**Dataset**

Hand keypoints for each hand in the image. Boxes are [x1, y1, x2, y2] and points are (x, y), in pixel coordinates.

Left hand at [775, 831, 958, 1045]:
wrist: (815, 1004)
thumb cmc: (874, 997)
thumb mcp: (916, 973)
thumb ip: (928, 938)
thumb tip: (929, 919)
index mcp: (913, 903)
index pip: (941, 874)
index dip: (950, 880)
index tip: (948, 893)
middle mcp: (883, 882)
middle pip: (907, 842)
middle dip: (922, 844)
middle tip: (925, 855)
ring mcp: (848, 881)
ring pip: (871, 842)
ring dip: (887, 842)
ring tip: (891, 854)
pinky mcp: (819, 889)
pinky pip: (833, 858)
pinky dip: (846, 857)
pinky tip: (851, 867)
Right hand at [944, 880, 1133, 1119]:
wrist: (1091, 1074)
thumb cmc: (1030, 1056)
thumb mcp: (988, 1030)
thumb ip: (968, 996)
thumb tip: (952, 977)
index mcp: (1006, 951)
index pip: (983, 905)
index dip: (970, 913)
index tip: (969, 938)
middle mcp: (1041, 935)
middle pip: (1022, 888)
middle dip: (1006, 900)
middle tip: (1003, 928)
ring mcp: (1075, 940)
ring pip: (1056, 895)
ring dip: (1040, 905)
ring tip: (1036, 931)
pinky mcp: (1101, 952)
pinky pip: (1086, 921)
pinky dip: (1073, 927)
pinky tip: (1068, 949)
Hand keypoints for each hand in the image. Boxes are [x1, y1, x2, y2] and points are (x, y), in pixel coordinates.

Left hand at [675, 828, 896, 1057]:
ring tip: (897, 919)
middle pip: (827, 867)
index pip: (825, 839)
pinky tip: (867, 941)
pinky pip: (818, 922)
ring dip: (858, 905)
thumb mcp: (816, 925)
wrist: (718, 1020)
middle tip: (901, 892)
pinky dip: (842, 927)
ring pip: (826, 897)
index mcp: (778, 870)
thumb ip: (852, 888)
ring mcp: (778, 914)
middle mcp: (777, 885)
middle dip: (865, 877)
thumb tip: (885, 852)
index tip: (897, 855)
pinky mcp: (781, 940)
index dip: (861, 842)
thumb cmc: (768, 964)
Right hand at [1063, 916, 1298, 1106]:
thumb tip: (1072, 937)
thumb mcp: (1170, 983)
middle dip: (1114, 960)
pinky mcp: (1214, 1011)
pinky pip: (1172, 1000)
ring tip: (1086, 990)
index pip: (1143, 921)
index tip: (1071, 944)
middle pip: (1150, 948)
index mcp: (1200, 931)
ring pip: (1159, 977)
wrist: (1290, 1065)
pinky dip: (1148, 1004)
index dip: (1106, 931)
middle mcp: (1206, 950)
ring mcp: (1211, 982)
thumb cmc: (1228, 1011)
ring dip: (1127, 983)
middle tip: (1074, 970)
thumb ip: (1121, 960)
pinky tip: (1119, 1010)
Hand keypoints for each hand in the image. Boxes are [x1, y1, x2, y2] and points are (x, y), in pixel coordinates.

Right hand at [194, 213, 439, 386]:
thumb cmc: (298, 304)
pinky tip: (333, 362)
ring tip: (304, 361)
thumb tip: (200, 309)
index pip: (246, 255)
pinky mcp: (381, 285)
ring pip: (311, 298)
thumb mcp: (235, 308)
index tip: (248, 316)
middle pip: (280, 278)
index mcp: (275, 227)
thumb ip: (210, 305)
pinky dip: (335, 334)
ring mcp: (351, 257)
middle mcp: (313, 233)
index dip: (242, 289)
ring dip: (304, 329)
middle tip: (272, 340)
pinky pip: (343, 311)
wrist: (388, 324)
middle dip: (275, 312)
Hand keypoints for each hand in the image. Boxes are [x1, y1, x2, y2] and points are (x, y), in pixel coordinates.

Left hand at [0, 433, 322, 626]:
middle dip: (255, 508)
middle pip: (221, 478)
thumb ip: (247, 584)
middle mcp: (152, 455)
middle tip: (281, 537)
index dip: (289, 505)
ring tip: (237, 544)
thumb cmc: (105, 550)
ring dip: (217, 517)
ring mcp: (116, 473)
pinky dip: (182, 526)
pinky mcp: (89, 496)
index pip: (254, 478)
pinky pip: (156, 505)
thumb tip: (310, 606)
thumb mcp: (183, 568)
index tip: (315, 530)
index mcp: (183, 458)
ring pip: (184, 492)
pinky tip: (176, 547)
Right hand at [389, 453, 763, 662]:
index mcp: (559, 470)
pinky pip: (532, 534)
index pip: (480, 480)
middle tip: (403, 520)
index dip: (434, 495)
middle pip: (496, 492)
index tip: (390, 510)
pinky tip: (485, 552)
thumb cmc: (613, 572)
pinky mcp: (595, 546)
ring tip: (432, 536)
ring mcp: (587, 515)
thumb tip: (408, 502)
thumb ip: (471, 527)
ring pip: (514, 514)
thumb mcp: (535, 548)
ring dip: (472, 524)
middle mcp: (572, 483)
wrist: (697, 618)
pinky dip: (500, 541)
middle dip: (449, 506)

**Prompt**
Beginning at the line where "ring pip: (514, 514)" appears, extract each line through the end of the data above; keep them exact and include nothing else.

**Exercise response**
ring pip: (514, 514)
thumb mcp: (535, 548)
ring dip: (472, 524)
middle mcp: (572, 483)
wrist: (697, 618)
pinky dip: (500, 541)
middle dip: (449, 506)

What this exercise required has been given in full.